As well, the budget is counting on Treasury Board President Stockwell Day to limit spending growth to 1.5 per cent in 2012-13 and 2.5 per cent in the subsequent two years — about the rate of projected inflation.

Military cuts loom in 2012-13

OTTAWA — The Canadian military dodged a bullet in Thursday’s federal budget, but will still see a total of $2.5 billion carved out of future defence spending after troops withdraw from Afghanistan next year.

Funding will remain largely stable in the current year, but the Conservative government plans to take away $525 million in planned increases in 2012-13, $1 billion in 2013-14 and another $1 billion the following year.

With Ottawa facing an estimated $53-billion deficit this year and $49 billion next year, there have been calls by social welfare groups for cuts to defence spending.

The military’s budget has increased by $3 billion annually since the Tories came to power four years ago.

It is expected to crest above $20 billion this year.

Finance Minister Jim Flaherty said restraining defence spending is one pillar in his government’s strategy to cut $17.6 billion from the federal budget over the next few years.

Thursday’s budget raises questions about whether the Harper government will be able to deliver planned big-ticket purchases, including new naval supply ships, search-and-rescue planes, and armoured vehicles to replace those worn out by the Afghan war.

“We do not know right now if there will be an impact on those major capital projects,” said Vice-Admiral Denis Rouleau, second-in-command for the military.

“We’re certainly hoping to be able to move forward.”

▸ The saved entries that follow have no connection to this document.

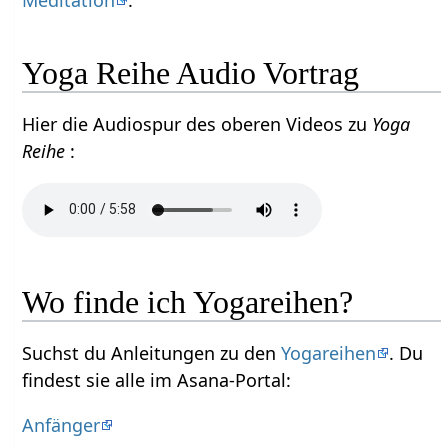
Meditation
.
Yoga Reihe Audio Vortrag
Hier die Audiospur des oberen Videos zu
Yoga
Reihe
:
Wo finde ich Yogareihen?
Suchst du Anleitungen zu den
Yogareihen
. Du
findest sie alle im Asana-Portal:
Anfänger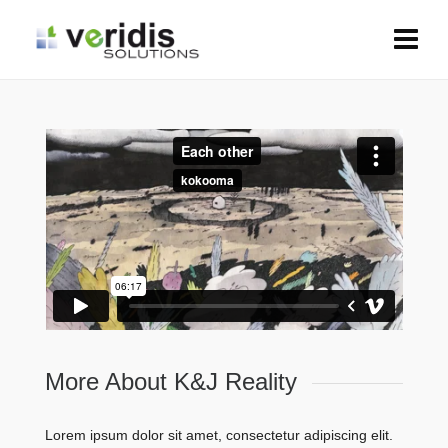
More About K&J Reality
Lorem ipsum dolor sit amet, consectetur adipiscing elit.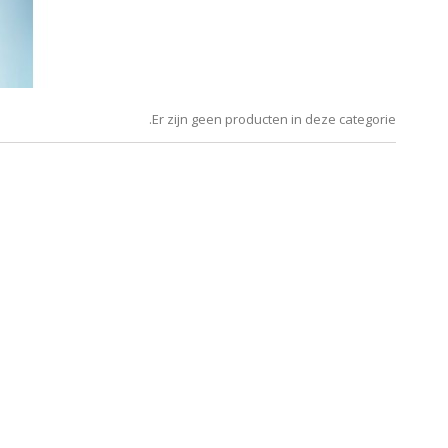
.Er zijn geen producten in deze categorie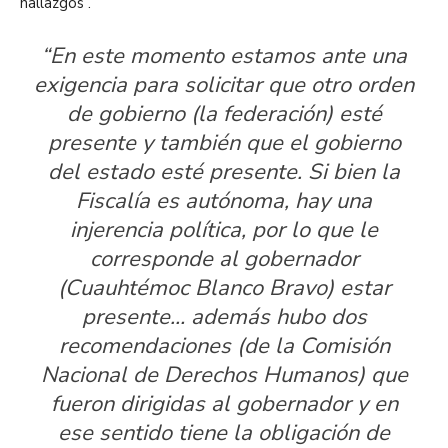
hallazgos .
“En este momento estamos ante una
exigencia para solicitar que otro orden
de gobierno (la federación) esté
presente y también que el gobierno
del estado esté presente. Si bien la
Fiscalía es autónoma, hay una
injerencia política, por lo que le
corresponde al gobernador
(Cuauhtémoc Blanco Bravo) estar
presente… además hubo dos
recomendaciones (de la Comisión
Nacional de Derechos Humanos) que
fueron dirigidas al gobernador y en
ese sentido tiene la obligación de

Just 18 months ago, Defence Minister Peter MacKay drew up a list of equipment the Conservatives planned to buy, and pledged to modernize the military, which he said had been starved under Liberals.

Little for environment, arts, the poor

OTTAWA — If tough economic times force governments to focus on their top priorities, they also make it crystal clear which areas are left at the bottom of the heap.

The environment, the arts, poverty and international aid are among the files that get short shrift in this year’s budget.

In the case of the environment, Equiterre’s Stephen Guilbeault is crying false advertising.

Although Wednesday’s speech from the throne said:

“Nowhere is a commitment to principled policy, backed by action, needed more than in addressing climate change,” there are few budget measures directly related to reducing Canada or the world’s greenhouse gas emissions.

“I thought last year we’d hit rock bottom. I think I was wrong,” said Guilbeault.

A high-profile Harper promise to focus international aid on maternal and child health while hosting the G-8 and G-20 summits is not matched with any extra aid funding.

Like the environmental file, arts funding is another area where the government spent money in previous budgets but has now shut off the taps.

There are only passing references to cultural and heritage institutions in the throne speech and budget. The government announced $540 million of arts, culture and heritage funding last year, spread over two years.

There are also few measures to help the poor.

Single parents will get a tax break that allows them to keep more of the $100 cheque they receive every month for each child under six.

There is also an easing of the rules on charities, although it is unclear whether that will ultimately mean more money gets to those in need.